# Given records
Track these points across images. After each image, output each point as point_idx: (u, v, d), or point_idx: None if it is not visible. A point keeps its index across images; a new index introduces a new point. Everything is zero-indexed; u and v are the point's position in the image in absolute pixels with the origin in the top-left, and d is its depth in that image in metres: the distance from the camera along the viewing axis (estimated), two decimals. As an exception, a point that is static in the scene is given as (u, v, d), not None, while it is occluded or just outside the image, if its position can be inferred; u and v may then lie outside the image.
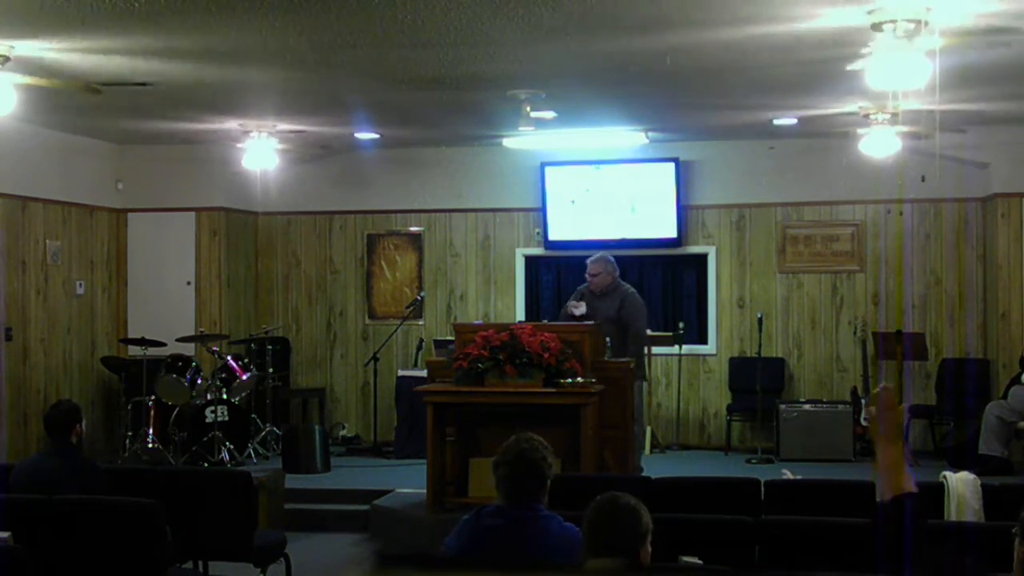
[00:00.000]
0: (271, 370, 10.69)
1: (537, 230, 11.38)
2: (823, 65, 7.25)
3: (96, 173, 10.83)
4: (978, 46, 6.61)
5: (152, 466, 8.84)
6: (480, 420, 7.93)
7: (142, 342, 9.99)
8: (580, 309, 8.45)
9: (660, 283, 11.40)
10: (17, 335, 9.72)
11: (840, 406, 10.14)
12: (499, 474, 3.97)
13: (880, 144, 8.95)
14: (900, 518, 2.82)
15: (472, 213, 11.53)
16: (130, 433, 9.89)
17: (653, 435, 10.61)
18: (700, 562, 4.46)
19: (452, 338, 8.93)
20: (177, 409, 9.73)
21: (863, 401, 10.15)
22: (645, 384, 9.38)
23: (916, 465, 8.93)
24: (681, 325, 10.78)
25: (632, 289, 8.74)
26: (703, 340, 11.16)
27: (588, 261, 8.65)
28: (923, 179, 10.01)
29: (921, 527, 2.86)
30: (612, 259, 8.67)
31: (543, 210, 11.25)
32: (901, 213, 10.61)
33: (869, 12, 5.90)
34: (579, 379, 7.56)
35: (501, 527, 3.91)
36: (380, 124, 10.03)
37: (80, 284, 10.62)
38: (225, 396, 9.80)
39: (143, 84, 7.83)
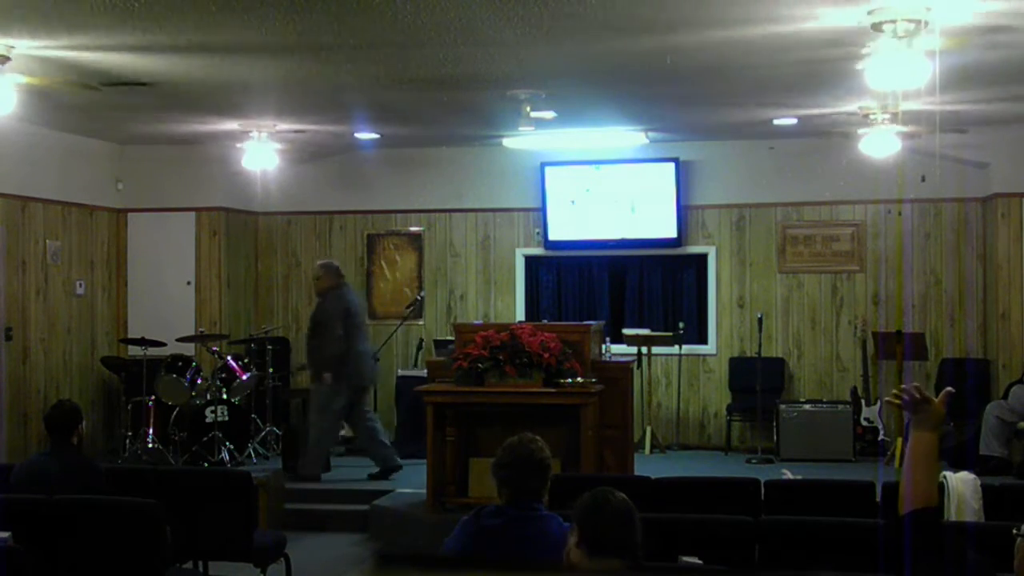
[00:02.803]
0: (271, 370, 10.68)
1: (537, 230, 11.38)
2: (823, 65, 7.25)
3: (96, 173, 10.83)
4: (978, 46, 6.61)
5: (152, 466, 8.83)
6: (480, 420, 7.94)
7: (142, 342, 9.98)
8: None
9: (660, 283, 11.39)
10: (17, 335, 9.72)
11: (840, 406, 10.14)
12: (502, 475, 3.96)
13: (880, 144, 8.95)
14: (927, 531, 2.78)
15: (472, 213, 11.53)
16: (130, 433, 9.88)
17: (653, 435, 10.61)
18: (700, 562, 4.46)
19: (452, 338, 8.94)
20: (177, 409, 9.72)
21: (862, 402, 10.16)
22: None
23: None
24: (681, 325, 10.78)
25: (342, 292, 9.27)
26: (703, 340, 11.16)
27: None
28: (923, 179, 10.01)
29: (947, 538, 2.83)
30: (334, 265, 9.43)
31: (543, 210, 11.25)
32: (901, 213, 10.61)
33: (869, 12, 5.90)
34: (579, 379, 7.57)
35: (501, 527, 3.91)
36: (380, 124, 10.03)
37: (80, 284, 10.62)
38: (225, 396, 9.79)
39: (143, 84, 7.83)
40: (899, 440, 9.48)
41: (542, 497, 3.97)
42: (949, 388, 2.99)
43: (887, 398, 2.97)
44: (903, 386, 2.89)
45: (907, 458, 2.86)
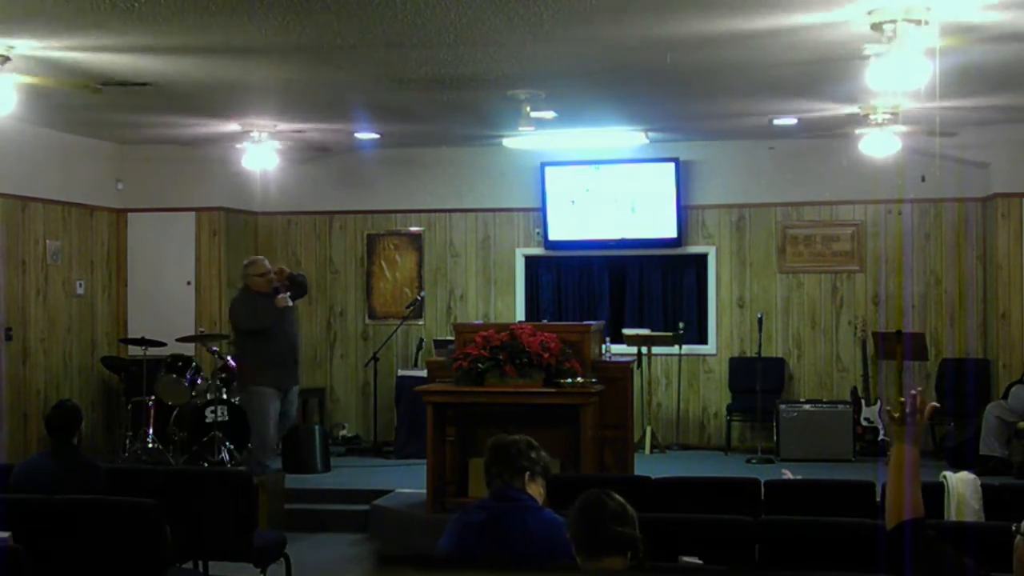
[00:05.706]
0: (271, 370, 10.67)
1: (537, 230, 11.38)
2: (823, 65, 7.24)
3: (96, 173, 10.83)
4: (978, 46, 6.61)
5: (152, 466, 8.84)
6: (480, 420, 7.94)
7: (142, 342, 9.98)
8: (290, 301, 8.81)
9: (660, 283, 11.39)
10: (17, 335, 9.72)
11: (840, 406, 10.14)
12: (485, 472, 4.04)
13: (880, 144, 8.94)
14: (924, 540, 2.82)
15: (472, 213, 11.53)
16: (130, 433, 9.88)
17: (653, 435, 10.61)
18: (700, 562, 4.46)
19: (452, 338, 8.94)
20: (177, 409, 9.73)
21: (862, 402, 10.16)
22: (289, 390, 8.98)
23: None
24: (681, 325, 10.78)
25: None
26: (703, 340, 11.16)
27: (259, 264, 8.88)
28: (923, 179, 10.01)
29: (931, 548, 2.85)
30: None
31: (543, 210, 11.25)
32: (901, 213, 10.61)
33: (869, 12, 5.90)
34: (579, 379, 7.57)
35: (483, 522, 3.93)
36: (380, 124, 10.03)
37: (80, 284, 10.62)
38: (225, 396, 9.79)
39: (143, 84, 7.83)
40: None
41: (519, 487, 3.98)
42: (935, 403, 3.06)
43: (888, 407, 3.02)
44: (913, 392, 2.95)
45: (905, 471, 2.90)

# What you have to do
You are asked to reproduce each line above exactly, but to exclude the pictures.

# Answer box
Track these points across images. After each image, output each point as point_idx: (u, v, d), or point_idx: None if it is not visible. A point keeps its index across images; a new index introduces a new point. Everything is zero-indexed; u and v are the point's position in the image in absolute pixels with the origin in the top-left, and d is its depth in that image in metres: the distance from the camera along the viewing axis (estimated), two decimals. As an exception, a point that is static in the scene is given as (u, v, d), not None, while it is occluded or just outside the image, if its position can be inferred; u and v may then lie outside the image.
[00:00.000]
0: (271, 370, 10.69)
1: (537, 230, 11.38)
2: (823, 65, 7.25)
3: (96, 173, 10.83)
4: (978, 46, 6.61)
5: (152, 466, 8.84)
6: (480, 420, 7.93)
7: (142, 342, 9.99)
8: (580, 309, 8.45)
9: (660, 283, 11.40)
10: (17, 335, 9.72)
11: (840, 406, 10.14)
12: (499, 474, 3.97)
13: (880, 144, 8.95)
14: (900, 518, 2.82)
15: (472, 213, 11.53)
16: (130, 433, 9.89)
17: (653, 435, 10.61)
18: (700, 562, 4.46)
19: (452, 338, 8.93)
20: (177, 409, 9.73)
21: (863, 401, 10.15)
22: (645, 384, 9.38)
23: (916, 465, 8.93)
24: (681, 325, 10.78)
25: (632, 289, 8.74)
26: (703, 340, 11.16)
27: (588, 261, 8.65)
28: (923, 179, 10.01)
29: (921, 527, 2.86)
30: (612, 259, 8.67)
31: (543, 210, 11.25)
32: (901, 213, 10.61)
33: (869, 12, 5.90)
34: (579, 379, 7.56)
35: (501, 527, 3.91)
36: (380, 124, 10.03)
37: (80, 284, 10.62)
38: (225, 396, 9.80)
39: (143, 84, 7.83)
[00:02.803]
0: (271, 370, 10.68)
1: (537, 230, 11.38)
2: (823, 65, 7.25)
3: (96, 173, 10.83)
4: (978, 46, 6.61)
5: (152, 466, 8.83)
6: (480, 420, 7.94)
7: (142, 342, 9.98)
8: None
9: (660, 283, 11.39)
10: (17, 335, 9.72)
11: (840, 406, 10.14)
12: (502, 475, 3.96)
13: (880, 144, 8.95)
14: (927, 531, 2.78)
15: (472, 213, 11.53)
16: (130, 433, 9.88)
17: (653, 435, 10.61)
18: (700, 562, 4.46)
19: (452, 338, 8.94)
20: (177, 409, 9.72)
21: (862, 402, 10.16)
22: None
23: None
24: (681, 325, 10.78)
25: (342, 292, 9.27)
26: (703, 340, 11.16)
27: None
28: (923, 179, 10.01)
29: (947, 538, 2.83)
30: (334, 265, 9.43)
31: (543, 210, 11.25)
32: (901, 213, 10.61)
33: (869, 12, 5.90)
34: (579, 379, 7.57)
35: (501, 527, 3.91)
36: (380, 124, 10.03)
37: (80, 284, 10.62)
38: (225, 396, 9.79)
39: (143, 84, 7.83)
40: (899, 440, 9.48)
41: (542, 497, 3.97)
42: (949, 388, 2.99)
43: (887, 398, 2.97)
44: (903, 386, 2.89)
45: (907, 458, 2.86)
[00:05.706]
0: (271, 370, 10.67)
1: (537, 230, 11.38)
2: (823, 65, 7.24)
3: (96, 173, 10.83)
4: (978, 46, 6.61)
5: (152, 466, 8.84)
6: (480, 420, 7.94)
7: (142, 342, 9.98)
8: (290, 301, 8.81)
9: (660, 283, 11.39)
10: (17, 335, 9.72)
11: (840, 406, 10.14)
12: (485, 472, 4.04)
13: (880, 144, 8.94)
14: (924, 540, 2.82)
15: (472, 213, 11.53)
16: (130, 433, 9.88)
17: (653, 435, 10.61)
18: (700, 562, 4.46)
19: (452, 338, 8.94)
20: (177, 409, 9.73)
21: (862, 402, 10.16)
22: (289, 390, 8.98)
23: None
24: (681, 325, 10.78)
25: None
26: (703, 340, 11.16)
27: (259, 264, 8.88)
28: (923, 179, 10.01)
29: (931, 548, 2.85)
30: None
31: (543, 210, 11.25)
32: (901, 213, 10.61)
33: (869, 12, 5.90)
34: (579, 379, 7.57)
35: (483, 522, 3.93)
36: (380, 124, 10.03)
37: (80, 284, 10.62)
38: (225, 396, 9.79)
39: (143, 84, 7.83)
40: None
41: (519, 487, 3.98)
42: (935, 403, 3.06)
43: (888, 407, 3.02)
44: (913, 392, 2.95)
45: (905, 471, 2.90)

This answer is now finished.